No business owner wants to think about disasters striking their workplace. You’ll hopefully never have to worry about flooding, but you should plan for it regardless. The more prepared you are, the less trouble you’ll have if your business does get flooded.
River flooding cost U.S. businesses $20 billion in 2019, and that doesn’t include floods from sources like oceans or busted pipes. Flooding doesn’t have to be substantial to cause substantial damage, either. Just one inch of water can cause $25,000 of damage to your workplace.
These disasters are too costly for business owners to ignore. Thankfully, there are plenty of ways you can minimize the risks of a flood. Here’s what you can do if your business gets flooded.
Responding in the Moment
Disasters don’t follow a schedule, so you may or may not be in the workplace when a flood occurs. If you are at work when it starts flooding, your first job is to ensure everyone is safe. You may immediately think about property damage, but you need to get everyone to safety first.
If you have the time or ability, turn off the electricity in any affected rooms. You’ll want to remove any electrical hazards before things get too wet. Make sure no one touches any electrical equipment while standing on a damp surface.
While you’re evacuating, avoid walking under wet spots in the ceiling, since they could collapse. You should also make sure everyone walks carefully, using something for support, so they don’t slip. If you have hard floors, you should take extra caution to avoid slips.
If the flood is coming from something inside your building, like a burst pipe, you can stop it. Typically, there will be a shut-off valve within your building that you can use to stop the water flow. You’ll probably need a key to access this valve, so make sure you know where it is.
If you don’t have access to this key, you can call your water company. The sooner you shut off the water, the less damage the flood will cause.
Restoring Damaged Property
After the flood is over, you’ll have to deal with the damage. As much as you want to get back into your building, wait until you’re confident that it’s safe. You don’t want to put yourself or any employees in danger by entering the workplace too soon.
When it comes time to check on your building, take a few precautions before entering. If you can do so without standing in water, turn off the electricity and gas. Look for any structural damage and avoid getting close to any spots that look like they could collapse.
You may want to ask an employee or two to help you inspect the property. However, if they get hurt, it could lead to a premises liability lawsuit. It’s likely best to work with a professional for this step.

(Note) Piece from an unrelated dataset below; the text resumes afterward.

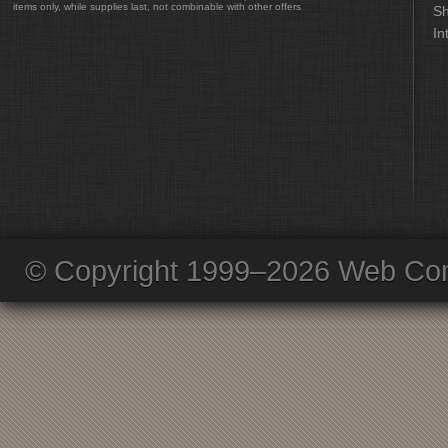
items only, while supplies last, not combinable with other offers
Sh
In
© Copyright 1999–2026 Web Com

Once you’re inside, you can see what kind of work it’ll take to clean up. No matter how significant the flood was, your first step will be to remove excess water. You can use a pump hooked up to a generator to do this, but keep the generator outside to avoid carbon monoxide poisoning.
Damp carpets can produce respiratory hazards like mold, so wear a mask while working. To prevent mold buildup, you’ll want to dry out any porous surfaces as fast as possible. You can open windows, turn on fans and use heaters and dehumidifiers to help.
While you’re working, you’ll probably kick up water and debris. To avoid extra damage, move expensive items to unaffected areas so you don’t accidentally splash them. You may find it easier to turn to a professional water cleanup company, especially if there’s a lot of work to do.
Filing Insurance Claims
Depending on your plan, your insurance may cover flood damage. Even if you don’t have flood insurance on your building, you may have coverage over some of your equipment. Check your insurance policy to see what it covers and what it doesn’t, as well as what your insurer needs from you.
As you go through the building, take as many pictures as you can. The more documentation of damage you have, the more it helps your case with the insurance company. Don’t dispose of or modify anything until you hear back from your insurer.
Your insurance provider will likely send a claims adjuster to check on the building. They may have specific guidelines for what to do in these situations, so contact them before doing anything else. They may want to verify the damage before you work and may offer support in the cleanup effort.
Preventing Future Flood Damage
Once you get your insurance and cleanup settled, it’s time to think about the future. The incident might have highlighted some areas where you can improve to mitigate damage in another flood. Even if your business has never flooded, you should follow these steps to prevent possible disasters.
First, install a pump system below your ground floor to remove any groundwater that seeps in. If you live in a flood-prone area, you may also want to install floodproofing measures like floodgates and moveable barriers. You can even reduce flood damage by planting vegetation around your property, which prevents soil erosion.
Make sure that all of your electrical outlets are at least a foot above the ground. Circuit breakers and fuse boxes should be at least five feet off the floor. If your HVAC equipment isn’t already elevated, consider hiring a contractor to relocate it to a higher point.
Lastly, if you don’t have any already, you should purchase flood insurance. The more floodproof your building is, the less you’ll pay for insurance, so follow these other steps first.
Floods Can Happen to Anyone
You don’t have to work in a flood-prone area to experience flooding. It’s best to prepare for these situations before they happen, to avoid as much damage as possible. Follow these steps, and you’ll potentially mitigate thousands of dollars in flood damage.